Newsletter mit Strahlkraft: Fünf Jahre "Rest der Republik"
Osnabrück/Flensburg (ots)
Am 10. Februar 2021 versendete Burkhard Ewert, Chefredakteur noz und shz, seinen Newsletter "Rest der Republik" zum ersten Mal. Während der Coronazeit schien ihm das ein probates Mittel, um seine Leser mit zusätzlichen Perspektiven zu versorgen. Nach Corona waren die Abo-Zahlen so gut, dass der Newsletter als relevanter Baustein für die Leserbindung und Teil der Digitalstrategie nicht mehr wegzudenken war. Heute, fünf Jahre später, zählt der Newsletter "Rest der Republik" zahlreiche Abonnenten in ganz Deutschland bei einer konstanten Öffnungsrate von 60 Prozent - jede Woche.
"Der Erfolg des Newsletters 'Rest der Republik' beweist, dass sich viele unserer Leserinnen und Leser von relevanten Themen besonders angesprochen fühlen, wenn diese in einem persönlichen Format aufbereitet sind - und das sowohl in unserem Verbreitungsgebiet als auch darüber hinaus", sagt Jens Wegmann, der gemeinsam mit Paul Wehberg die Geschäfte der NOZ/mh:n Gruppe führt, zu der auch noz und shz gehören. Ewert erreicht eine Leserschaft weit über die eigenen Verbreitungsgebiete in Niedersachen und Schleswig-Holstein hinaus. Er hat treue Leser in ganz Deutschland und sogar aus verschiedenen Ländern der Welt, beispielsweise aus Australien, China oder Skandinavien.

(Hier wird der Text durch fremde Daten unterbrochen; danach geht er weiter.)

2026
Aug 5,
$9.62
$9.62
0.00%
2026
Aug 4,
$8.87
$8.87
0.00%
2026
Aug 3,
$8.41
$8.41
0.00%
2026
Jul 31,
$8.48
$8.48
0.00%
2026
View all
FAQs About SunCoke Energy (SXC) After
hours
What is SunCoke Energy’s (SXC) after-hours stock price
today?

Burkhard Ewert scheut keine Kontroversen. Das beschert ihm wöchentlich an die hunderte Mails mit Zuspruch, aber immer wieder auch Kritik und sogar Anfeindungen. Für Burkhard Ewert ein Zeichen, dass sich seine Abonnenten mit den Themen auseinandersetzen. Genau das, was er möchte.
"Ich wollte nie die Politik dem Land erklären, sondern das Land der Politik. Zu den Zielen zählt es deshalb unvermindert, Perspektiven aufzuzeigen, die berechtigt, aber zu selten gehört oder die sogar zu Unrecht verhöhnt werden. Denn wenn alle dasselbe meinen, läuft etwas verkehrt", meint Burkhard Ewert.
Zu seinen erfolgreichsten Newsletterausgaben gehören: "Corona und die Länder: Ihr Widerstand ist gut" aus dem Jahr 2021, "Silvestergewalt: Benennt das Problem!" aus 2023 und "Staatsversagen an der Bushaltestelle" aus 2025.